[Page segmentation data]
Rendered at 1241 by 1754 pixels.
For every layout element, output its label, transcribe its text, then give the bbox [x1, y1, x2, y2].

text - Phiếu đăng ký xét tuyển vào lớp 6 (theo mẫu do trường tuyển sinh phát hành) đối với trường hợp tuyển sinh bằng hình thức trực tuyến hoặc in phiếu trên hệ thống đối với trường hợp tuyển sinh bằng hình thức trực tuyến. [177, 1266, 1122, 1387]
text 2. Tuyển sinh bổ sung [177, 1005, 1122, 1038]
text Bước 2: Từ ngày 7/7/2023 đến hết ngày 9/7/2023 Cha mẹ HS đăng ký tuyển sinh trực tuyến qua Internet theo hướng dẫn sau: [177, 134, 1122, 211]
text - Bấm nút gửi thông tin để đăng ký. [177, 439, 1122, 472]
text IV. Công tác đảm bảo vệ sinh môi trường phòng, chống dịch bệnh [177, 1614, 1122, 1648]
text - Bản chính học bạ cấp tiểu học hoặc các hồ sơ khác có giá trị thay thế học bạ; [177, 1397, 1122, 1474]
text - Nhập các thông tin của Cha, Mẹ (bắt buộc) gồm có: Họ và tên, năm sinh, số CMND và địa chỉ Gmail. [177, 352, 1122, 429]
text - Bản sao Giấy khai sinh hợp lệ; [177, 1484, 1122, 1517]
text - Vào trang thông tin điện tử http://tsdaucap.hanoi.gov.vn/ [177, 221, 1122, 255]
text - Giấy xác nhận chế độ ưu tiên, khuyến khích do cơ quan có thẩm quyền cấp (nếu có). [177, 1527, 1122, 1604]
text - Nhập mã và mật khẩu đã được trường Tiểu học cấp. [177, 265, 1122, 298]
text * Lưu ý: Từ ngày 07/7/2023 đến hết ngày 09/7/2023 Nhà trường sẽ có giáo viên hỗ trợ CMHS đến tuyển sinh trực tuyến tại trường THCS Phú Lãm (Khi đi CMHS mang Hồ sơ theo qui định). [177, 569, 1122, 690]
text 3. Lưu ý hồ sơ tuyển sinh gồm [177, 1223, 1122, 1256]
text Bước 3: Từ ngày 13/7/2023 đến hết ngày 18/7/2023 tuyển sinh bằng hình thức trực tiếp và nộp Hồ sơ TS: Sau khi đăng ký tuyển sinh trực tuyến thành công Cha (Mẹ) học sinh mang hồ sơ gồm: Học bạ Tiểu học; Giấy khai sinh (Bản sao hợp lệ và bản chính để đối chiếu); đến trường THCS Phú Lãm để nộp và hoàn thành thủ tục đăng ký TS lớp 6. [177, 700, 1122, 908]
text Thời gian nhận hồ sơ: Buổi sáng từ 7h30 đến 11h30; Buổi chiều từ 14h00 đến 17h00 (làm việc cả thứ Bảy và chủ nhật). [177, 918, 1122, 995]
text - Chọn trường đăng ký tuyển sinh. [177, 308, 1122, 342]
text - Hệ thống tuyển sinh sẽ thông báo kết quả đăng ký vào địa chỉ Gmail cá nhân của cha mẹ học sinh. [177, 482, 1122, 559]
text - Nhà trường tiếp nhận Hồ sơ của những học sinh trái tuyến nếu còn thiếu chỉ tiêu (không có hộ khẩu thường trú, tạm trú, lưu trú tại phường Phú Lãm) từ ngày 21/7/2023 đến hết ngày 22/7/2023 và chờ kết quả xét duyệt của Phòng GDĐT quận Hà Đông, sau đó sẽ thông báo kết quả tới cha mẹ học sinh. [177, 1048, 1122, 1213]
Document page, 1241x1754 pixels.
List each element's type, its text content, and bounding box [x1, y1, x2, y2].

**TO-DO ITEM:**
In the records above, retype exactly the lines from the one with "Document page, 1241x1754 pixels." through the last one.

**YOUR RESPONSE:**
Document page, 1241x1754 pixels.
List each element's type, its text content, and bounding box [x1, y1, x2, y2].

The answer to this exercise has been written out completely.